There may be around 100 seats where cooperation across party lines could work. But this will only happen if the parties put the national interest ahead of their narrow factional interests. The Lib Dems have a particular responsibility to be generous to the other parties. If it’s a one-way street, where the Greens and Plaid Cymru always back down for the Lib Dems, the whole initiative will turn sour.
Heidi Allen, the independent MP, is trying to encourage exactly such cooperation under the “Unite to Remain” banner. The more momentum and funding this movement generates,the more likely it is that parties will abandon their tribal instincts.
The third principle of a Remain Alliance should be to offer a “safe harbour” for independent candidates, especially Tories. It’s hard to see any MPs who back Remain standing as official Conservative candidates in an election which Johnson will hope will produce a majority for a crash-out Brexit. They’ll either stand as independent Conservatives or not stand at all.

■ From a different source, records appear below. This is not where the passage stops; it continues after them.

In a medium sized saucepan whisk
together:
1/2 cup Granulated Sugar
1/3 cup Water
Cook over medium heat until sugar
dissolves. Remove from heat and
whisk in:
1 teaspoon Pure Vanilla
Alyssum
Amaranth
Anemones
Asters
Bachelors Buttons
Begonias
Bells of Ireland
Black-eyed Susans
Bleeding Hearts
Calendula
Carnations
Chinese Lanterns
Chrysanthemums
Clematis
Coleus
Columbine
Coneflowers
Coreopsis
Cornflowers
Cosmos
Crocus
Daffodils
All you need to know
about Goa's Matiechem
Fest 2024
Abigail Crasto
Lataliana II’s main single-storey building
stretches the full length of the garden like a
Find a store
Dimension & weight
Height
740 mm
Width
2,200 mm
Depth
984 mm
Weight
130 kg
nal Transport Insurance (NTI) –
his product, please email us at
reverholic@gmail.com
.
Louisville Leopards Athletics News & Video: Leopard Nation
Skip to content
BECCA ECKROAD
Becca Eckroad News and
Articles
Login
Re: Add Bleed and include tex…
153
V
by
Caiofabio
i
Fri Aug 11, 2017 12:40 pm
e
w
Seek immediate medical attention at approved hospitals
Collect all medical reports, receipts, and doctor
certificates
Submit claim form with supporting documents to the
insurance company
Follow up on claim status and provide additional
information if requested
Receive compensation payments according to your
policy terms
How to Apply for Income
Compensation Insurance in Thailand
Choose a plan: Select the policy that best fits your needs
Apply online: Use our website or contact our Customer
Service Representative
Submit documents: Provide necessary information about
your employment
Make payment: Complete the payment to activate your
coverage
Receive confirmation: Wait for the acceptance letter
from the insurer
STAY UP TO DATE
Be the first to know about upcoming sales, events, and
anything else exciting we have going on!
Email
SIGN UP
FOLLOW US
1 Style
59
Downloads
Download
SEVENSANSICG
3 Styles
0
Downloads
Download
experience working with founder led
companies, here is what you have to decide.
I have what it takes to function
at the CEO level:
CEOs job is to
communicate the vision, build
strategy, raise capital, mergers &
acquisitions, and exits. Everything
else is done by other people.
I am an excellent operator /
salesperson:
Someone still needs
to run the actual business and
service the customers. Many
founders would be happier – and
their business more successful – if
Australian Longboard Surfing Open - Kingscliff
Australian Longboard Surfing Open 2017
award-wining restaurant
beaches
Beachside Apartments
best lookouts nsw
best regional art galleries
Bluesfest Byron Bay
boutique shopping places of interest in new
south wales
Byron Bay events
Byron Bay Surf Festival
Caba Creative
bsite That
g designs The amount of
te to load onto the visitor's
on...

The Remain Alliance should encourage such Tories to keep fighting Johnson by supporting them. The quid pro quo would be that these independent Tories would then call for voters to back other Remain Alliance candidates elsewhere. There are a few million people who normally vote Conservative but dislike Brexit and Jeremy Corbyn in equal measures. Many would respond to a clarion call by the likes of Philip Hammond and Dominic Grieve to back a viable third option.
An alliance built on these principles could have a seismic effect on British politics. It could stop Johnson dead in his tracks. With luck, it will make him run scared of an election in the first place. Provided the Cummings plot to crash out before an election is stopped, the prime minister may decide his least bad option is to ask the people what they want in a referendum.